Rowan knew the spell was gone. Knew it in her heart and her mind. But there was no denying how shaken it had left her. Clive had told her how terrified he’d been when the spell had hit her.
She’d heard the truth in his words. Had seen it on his face when she’d come back to consciousness.
He wasn’t the only one who was terrified.
Being on the verge of death wasn’t a novel experience in her life. It had happened far too frequently. She could combat melee weapons, carried handguns and was excellent at hand-to-hand combat.
But the magic that had attacked her—had gotten inside her—wasn’t something she knew how to fight. Defenseless wasn’t something Rowan did well. When challenged with something, the thought that she could just pummel it to victory was her general assumption.
She needed to find a way to punch magic in the throat.
* * *
An hour and a half later, dealing with the insufferableness of Vampires in a social setting, Rowan just wanted to punch them in the throat.

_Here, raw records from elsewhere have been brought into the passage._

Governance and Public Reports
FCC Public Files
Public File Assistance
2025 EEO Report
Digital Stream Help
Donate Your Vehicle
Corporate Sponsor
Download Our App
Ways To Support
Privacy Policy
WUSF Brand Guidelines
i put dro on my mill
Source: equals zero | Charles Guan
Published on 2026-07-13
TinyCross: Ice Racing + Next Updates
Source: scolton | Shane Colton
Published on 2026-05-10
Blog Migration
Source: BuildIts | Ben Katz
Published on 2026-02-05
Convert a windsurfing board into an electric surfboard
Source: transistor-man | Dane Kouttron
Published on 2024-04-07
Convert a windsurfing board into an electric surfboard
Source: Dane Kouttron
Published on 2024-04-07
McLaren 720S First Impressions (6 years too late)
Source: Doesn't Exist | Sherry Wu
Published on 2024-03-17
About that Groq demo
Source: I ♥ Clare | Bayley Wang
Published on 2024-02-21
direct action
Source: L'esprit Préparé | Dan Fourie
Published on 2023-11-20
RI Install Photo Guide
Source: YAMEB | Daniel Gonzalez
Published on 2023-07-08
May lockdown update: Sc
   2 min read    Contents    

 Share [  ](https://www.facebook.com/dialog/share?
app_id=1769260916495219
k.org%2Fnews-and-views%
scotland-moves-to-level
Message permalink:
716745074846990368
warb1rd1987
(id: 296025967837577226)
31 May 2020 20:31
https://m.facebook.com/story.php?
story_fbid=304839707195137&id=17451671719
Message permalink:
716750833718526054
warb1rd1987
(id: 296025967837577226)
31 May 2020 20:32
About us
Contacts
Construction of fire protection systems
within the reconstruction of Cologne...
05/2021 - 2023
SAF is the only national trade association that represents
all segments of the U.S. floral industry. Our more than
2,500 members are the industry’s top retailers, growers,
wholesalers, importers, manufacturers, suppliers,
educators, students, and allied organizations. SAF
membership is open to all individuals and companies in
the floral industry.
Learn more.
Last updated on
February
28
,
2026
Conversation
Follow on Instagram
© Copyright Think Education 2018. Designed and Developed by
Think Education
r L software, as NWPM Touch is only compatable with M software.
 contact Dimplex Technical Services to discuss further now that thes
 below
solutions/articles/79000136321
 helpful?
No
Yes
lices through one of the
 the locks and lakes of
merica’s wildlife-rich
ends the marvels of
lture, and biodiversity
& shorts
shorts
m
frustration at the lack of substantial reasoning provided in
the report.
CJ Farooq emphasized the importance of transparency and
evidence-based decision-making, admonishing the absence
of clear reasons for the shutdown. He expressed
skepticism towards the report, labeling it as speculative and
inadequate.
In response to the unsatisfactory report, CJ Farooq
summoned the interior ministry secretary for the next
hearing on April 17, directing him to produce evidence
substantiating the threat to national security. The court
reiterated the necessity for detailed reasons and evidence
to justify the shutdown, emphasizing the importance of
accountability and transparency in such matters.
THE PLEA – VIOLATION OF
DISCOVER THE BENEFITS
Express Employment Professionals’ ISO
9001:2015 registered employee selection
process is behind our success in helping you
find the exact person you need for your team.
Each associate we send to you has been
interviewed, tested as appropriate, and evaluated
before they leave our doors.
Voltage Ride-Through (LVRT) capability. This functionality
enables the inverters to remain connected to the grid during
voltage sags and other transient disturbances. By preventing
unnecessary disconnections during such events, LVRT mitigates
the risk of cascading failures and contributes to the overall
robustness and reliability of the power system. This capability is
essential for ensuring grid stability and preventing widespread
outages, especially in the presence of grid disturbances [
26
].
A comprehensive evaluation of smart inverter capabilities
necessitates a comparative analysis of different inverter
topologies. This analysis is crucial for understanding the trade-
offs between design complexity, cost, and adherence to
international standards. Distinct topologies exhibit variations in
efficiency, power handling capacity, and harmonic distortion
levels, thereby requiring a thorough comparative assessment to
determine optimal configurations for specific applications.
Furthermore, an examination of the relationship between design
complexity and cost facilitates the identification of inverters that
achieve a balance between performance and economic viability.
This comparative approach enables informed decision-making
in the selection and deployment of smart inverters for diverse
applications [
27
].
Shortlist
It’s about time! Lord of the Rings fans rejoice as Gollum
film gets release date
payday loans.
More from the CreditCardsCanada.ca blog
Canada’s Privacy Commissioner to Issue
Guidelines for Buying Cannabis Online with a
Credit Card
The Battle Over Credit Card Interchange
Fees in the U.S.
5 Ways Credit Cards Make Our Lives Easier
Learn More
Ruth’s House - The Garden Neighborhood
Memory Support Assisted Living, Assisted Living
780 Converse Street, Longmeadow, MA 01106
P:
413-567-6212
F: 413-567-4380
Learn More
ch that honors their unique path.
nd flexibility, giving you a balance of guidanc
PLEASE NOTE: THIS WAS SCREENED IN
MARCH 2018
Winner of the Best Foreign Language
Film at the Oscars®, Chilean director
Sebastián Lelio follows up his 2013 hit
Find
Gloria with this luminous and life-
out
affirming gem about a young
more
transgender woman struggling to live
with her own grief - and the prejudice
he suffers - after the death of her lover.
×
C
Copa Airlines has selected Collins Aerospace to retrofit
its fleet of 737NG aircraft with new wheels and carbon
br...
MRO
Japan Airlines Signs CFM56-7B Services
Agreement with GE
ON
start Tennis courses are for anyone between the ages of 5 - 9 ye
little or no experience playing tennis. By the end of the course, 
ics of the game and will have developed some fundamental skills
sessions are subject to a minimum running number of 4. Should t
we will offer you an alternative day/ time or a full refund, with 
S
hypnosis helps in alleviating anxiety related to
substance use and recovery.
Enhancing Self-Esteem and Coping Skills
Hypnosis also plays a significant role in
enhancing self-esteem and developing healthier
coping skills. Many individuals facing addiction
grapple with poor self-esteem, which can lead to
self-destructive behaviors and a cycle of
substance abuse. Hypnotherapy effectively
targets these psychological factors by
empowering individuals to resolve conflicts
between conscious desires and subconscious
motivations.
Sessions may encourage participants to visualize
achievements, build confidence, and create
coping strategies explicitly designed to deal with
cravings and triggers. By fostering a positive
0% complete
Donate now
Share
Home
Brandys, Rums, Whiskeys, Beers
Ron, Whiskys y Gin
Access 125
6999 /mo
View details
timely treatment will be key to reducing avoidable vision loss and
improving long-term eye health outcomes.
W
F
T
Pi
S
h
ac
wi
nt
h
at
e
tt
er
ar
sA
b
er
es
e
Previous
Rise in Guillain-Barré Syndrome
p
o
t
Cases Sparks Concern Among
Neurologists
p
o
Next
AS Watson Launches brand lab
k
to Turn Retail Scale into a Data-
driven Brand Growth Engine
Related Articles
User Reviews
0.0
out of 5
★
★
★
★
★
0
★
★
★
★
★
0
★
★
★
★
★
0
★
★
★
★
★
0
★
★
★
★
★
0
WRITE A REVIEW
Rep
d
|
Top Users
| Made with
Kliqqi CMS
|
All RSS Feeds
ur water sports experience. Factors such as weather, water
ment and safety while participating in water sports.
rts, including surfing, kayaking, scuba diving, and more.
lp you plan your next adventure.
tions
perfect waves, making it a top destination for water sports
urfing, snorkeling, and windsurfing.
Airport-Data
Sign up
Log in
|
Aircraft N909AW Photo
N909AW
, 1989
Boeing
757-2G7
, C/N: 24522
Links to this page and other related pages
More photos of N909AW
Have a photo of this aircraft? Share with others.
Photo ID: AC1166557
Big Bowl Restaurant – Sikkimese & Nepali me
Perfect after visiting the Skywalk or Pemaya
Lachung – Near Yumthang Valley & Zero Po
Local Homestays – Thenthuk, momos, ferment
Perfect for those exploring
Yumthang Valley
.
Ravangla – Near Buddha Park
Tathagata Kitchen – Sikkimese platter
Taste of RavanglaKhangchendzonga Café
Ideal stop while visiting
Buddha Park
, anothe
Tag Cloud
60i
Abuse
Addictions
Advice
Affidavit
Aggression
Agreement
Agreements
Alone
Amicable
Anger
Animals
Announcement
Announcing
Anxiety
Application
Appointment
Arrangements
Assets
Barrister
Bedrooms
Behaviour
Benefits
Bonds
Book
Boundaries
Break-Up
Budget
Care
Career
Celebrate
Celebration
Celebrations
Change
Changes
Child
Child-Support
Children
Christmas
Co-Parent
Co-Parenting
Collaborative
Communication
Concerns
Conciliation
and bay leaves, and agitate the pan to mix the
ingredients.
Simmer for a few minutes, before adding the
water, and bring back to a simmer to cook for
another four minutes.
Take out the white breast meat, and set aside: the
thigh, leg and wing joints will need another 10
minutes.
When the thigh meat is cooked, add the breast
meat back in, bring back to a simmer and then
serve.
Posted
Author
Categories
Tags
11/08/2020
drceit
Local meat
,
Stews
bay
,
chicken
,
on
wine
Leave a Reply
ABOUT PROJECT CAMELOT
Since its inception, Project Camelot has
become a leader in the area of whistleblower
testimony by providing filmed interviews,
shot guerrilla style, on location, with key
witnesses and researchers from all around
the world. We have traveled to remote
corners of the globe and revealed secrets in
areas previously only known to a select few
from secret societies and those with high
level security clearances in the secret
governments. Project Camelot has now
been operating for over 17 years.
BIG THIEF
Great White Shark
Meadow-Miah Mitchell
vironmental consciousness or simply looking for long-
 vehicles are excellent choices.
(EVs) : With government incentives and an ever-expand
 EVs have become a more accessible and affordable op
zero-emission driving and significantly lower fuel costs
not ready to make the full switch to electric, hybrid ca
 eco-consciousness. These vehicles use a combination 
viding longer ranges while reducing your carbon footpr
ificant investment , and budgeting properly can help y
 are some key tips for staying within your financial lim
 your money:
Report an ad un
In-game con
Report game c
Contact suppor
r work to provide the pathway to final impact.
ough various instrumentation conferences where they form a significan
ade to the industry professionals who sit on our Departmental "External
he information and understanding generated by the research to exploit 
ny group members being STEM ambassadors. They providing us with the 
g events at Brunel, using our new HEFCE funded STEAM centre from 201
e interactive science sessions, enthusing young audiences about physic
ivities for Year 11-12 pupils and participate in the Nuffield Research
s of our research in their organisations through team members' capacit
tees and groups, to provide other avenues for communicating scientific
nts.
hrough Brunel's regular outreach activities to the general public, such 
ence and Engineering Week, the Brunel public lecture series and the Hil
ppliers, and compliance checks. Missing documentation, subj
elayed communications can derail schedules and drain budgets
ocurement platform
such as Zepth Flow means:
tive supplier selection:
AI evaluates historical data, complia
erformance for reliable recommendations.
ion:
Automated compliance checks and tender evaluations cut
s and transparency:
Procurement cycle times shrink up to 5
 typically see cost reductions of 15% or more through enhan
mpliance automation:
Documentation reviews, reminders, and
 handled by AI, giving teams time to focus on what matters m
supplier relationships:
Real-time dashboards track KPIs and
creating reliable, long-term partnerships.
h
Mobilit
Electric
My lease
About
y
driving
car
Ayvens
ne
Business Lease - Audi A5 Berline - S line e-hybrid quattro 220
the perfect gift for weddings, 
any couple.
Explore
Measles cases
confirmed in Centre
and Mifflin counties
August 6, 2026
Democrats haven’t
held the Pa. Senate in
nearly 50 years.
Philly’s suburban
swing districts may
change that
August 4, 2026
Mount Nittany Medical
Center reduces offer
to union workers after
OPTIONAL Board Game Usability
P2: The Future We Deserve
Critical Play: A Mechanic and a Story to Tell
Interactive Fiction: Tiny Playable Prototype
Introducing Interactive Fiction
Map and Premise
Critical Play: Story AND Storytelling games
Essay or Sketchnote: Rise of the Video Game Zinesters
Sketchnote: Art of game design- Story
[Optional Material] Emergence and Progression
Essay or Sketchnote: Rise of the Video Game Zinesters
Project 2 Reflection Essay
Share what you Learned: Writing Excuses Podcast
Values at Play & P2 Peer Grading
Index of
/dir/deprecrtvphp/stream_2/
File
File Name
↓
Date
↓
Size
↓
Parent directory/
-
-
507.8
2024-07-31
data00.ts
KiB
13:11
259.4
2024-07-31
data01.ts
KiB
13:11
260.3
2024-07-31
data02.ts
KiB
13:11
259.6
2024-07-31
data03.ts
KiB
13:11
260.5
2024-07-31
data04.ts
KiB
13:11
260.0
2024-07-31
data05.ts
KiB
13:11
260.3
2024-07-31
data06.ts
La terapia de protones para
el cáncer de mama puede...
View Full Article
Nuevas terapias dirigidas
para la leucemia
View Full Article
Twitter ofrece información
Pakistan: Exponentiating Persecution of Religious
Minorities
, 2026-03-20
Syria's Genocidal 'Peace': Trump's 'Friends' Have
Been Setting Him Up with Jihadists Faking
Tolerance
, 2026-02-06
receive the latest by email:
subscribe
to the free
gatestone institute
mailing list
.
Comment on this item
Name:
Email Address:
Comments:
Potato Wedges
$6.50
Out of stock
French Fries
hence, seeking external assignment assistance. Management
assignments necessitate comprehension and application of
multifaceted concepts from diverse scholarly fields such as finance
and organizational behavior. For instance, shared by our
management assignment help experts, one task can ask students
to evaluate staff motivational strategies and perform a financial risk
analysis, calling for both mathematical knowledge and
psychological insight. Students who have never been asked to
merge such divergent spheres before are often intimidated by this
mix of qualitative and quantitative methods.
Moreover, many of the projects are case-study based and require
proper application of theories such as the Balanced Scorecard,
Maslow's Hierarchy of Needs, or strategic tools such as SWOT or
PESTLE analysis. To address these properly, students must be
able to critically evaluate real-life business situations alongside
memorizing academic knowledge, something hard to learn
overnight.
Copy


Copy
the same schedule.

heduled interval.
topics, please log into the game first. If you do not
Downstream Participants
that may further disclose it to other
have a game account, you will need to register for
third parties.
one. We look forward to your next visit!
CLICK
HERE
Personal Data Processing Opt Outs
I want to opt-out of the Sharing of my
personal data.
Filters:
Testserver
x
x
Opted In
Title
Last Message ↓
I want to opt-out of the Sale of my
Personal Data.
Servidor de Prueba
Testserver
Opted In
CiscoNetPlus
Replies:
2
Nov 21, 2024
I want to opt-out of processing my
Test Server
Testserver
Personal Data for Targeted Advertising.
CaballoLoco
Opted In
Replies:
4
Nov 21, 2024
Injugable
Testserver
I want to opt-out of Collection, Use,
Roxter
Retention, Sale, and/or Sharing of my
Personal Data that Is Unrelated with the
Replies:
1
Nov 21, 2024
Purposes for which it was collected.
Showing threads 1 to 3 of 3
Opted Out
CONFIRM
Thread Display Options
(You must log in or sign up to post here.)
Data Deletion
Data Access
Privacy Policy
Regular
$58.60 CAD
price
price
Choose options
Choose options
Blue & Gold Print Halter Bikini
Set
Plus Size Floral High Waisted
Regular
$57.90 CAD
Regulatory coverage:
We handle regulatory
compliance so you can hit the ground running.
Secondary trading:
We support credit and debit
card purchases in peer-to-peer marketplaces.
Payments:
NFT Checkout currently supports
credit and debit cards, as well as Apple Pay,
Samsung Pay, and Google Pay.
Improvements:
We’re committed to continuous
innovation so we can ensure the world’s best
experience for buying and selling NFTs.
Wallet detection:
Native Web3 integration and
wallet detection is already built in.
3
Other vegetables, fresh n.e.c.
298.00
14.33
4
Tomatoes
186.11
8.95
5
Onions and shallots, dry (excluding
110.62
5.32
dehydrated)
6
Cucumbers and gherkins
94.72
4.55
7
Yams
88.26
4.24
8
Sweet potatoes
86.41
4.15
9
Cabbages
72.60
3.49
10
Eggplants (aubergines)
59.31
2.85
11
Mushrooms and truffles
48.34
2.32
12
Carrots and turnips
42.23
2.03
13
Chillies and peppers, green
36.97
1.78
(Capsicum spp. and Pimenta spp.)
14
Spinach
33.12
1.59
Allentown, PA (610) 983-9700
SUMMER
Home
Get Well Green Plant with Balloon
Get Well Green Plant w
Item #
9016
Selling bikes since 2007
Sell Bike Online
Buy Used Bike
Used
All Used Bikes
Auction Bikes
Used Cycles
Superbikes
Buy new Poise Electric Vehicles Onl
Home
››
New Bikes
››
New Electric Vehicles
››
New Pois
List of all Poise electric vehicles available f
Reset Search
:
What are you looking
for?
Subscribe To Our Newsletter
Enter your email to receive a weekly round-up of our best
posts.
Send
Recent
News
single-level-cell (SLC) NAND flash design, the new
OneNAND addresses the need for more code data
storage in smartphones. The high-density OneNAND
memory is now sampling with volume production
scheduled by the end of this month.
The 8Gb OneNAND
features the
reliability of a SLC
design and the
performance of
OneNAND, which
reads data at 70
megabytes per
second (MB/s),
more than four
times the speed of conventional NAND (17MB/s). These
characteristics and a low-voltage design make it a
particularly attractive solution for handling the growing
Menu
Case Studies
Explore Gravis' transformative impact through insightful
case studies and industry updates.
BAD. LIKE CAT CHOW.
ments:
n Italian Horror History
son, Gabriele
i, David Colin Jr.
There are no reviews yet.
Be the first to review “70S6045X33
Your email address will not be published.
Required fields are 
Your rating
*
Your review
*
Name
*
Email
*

They’d come into the club and had fanned out, just getting a feel for the situation and who all was there.
“I’m astounded at the variety of cliché Vampire in here,” she muttered to herself as she took the place in. Knots of Vampires feeding from humans clearly way too inebriated or glamoured to have been able to consent were set up at booths lining the far wall and even on the dance floor.